FIG. 2 is a plan view of a lower glass substrate in which an alignment film is omitted.

FIGS. 3A and 3B are plan views for explaining experimental results relating to outflow characteristics of an alignment film material.

FIG. 4 is a plan view similar to FIG. 1 in another embodiment of the present invention.

FIG. 5 is a plan view similar to FIG. 2 in still another embodiment of the present invention.

[Explanation of symbols]

 DESCRIPTION OF SYMBOLS 1 Upper glass substrate 2 Lower glass substrate 3 Sealing material 4 Common electrode 5 Lead wire 6 Dummy wiring pattern 11 Segment electrode 12 Lead wire 13 Connection terminal 14 Dummy wiring pattern

Claims (5)

[Claims] 1. A wiring pattern comprising a transparent electrode, a connection terminal and a lead wire connecting the transparent electrode and a connection terminal are formed on one main surface of each of a pair of substrates at least one of which is transparent, and an alignment film is laminated. In a liquid crystal cell in which substrates are joined with a frame-shaped sealing material in a position where the electrode forming surfaces are opposed to each other, and a liquid crystal is sealed in a space surrounded by the pair of substrates and the sealing material, the stacking of the alignment film is performed. A liquid crystal cell, wherein an area is set inside the seal material arrangement position of each substrate, and an alignment film material outflow suppression pattern is provided between the alignment film stack setting area and the seal material arrangement position. 2. The liquid crystal cell according to claim 1, wherein the alignment film material outflow suppressing pattern is a dummy wiring pattern formed of the same material as the wiring pattern. 3. The liquid crystal cell according to claim 2, wherein said substrate is made of glass, said alignment film is made of polyimide, and said wiring pattern and said dummy wiring pattern are made of I.
A liquid crystal cell comprising TO. 4. A wiring pattern comprising a transparent electrode, a connection terminal and a lead line connecting the transparent electrode and the connection terminal is formed on one main surface of each of a pair of substrates at least one of which is transparent, and an alignment film is laminated.
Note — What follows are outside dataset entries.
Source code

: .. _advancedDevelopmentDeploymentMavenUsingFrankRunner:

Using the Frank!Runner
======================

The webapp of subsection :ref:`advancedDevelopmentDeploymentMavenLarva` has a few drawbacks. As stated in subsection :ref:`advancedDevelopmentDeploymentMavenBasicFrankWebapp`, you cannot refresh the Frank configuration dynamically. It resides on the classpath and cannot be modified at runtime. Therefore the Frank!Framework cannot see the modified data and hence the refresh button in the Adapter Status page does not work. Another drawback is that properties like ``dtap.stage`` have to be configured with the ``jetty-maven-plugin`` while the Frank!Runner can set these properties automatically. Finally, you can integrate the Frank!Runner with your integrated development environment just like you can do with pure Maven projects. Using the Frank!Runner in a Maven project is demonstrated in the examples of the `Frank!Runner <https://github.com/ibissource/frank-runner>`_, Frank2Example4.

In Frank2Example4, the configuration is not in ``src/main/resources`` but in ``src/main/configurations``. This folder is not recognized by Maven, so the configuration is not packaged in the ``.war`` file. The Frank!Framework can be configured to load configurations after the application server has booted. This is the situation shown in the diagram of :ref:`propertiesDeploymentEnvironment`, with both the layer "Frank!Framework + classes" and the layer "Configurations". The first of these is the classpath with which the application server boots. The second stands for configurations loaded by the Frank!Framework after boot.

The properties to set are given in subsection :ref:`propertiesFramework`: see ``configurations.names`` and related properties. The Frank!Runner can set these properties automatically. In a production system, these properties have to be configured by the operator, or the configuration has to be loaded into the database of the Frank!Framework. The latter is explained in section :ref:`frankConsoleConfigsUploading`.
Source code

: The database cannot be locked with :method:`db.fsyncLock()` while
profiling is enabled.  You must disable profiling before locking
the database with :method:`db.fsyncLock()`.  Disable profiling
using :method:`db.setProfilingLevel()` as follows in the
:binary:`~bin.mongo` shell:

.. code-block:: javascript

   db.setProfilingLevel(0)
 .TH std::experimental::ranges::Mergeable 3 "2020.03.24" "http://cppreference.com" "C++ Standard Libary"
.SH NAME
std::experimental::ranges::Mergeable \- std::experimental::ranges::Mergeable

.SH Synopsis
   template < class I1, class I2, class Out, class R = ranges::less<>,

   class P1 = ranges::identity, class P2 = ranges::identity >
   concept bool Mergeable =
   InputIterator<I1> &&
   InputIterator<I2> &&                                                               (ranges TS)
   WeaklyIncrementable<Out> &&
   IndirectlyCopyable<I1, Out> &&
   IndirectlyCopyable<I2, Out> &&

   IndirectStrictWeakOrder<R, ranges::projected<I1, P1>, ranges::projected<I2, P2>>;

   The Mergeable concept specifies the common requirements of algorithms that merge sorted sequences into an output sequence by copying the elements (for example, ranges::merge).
In a method for manufacturing a liquid crystal cell, a substrate is bonded via a frame-shaped sealing material in an arrangement in which an electrode forming surface faces each other, and a liquid crystal is sealed in a space surrounded by a pair of substrates and the sealing material. After setting the lamination region of the film inside the sealing material arrangement position of each substrate and forming an alignment film material outflow suppression pattern between the lamination setting region of the alignment film and the sealing material arrangement position, the alignment film A method for manufacturing a liquid crystal cell, wherein the material described in (1) is applied to the lamination setting area by printing. 5. The method of manufacturing a liquid crystal cell according to claim 4, wherein the wiring pattern and the alignment film material outflow suppressing pattern are made of the same material and are formed in the same step.